§ **Description of the task**
How many lines of the data contain the word "thumb"? Give only that number.

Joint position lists
BEGIN

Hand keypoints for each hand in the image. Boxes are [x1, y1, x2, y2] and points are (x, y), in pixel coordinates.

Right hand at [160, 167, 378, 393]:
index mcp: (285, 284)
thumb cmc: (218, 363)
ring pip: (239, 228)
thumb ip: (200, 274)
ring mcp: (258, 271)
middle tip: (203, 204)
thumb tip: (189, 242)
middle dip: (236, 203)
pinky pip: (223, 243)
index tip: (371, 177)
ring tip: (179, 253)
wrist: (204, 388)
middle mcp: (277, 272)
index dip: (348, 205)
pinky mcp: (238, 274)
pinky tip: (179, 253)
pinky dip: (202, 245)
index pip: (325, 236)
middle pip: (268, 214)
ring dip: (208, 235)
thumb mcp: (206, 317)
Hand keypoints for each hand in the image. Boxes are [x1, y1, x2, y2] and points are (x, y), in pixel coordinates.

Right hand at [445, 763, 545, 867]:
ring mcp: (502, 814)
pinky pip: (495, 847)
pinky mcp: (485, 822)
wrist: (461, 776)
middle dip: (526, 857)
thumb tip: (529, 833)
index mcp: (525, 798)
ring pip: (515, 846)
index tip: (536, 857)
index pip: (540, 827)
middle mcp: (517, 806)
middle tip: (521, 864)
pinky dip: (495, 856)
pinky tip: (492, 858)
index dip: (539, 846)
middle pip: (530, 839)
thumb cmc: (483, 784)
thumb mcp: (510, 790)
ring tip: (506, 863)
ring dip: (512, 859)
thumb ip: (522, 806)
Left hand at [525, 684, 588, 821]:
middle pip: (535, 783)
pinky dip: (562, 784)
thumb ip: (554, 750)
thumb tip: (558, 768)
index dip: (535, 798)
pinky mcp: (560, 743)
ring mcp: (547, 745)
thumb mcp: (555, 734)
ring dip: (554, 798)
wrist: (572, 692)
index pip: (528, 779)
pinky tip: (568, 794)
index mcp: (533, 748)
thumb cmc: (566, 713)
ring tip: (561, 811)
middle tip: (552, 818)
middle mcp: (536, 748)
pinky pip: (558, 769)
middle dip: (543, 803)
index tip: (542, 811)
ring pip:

END

§ **Result of the task**
12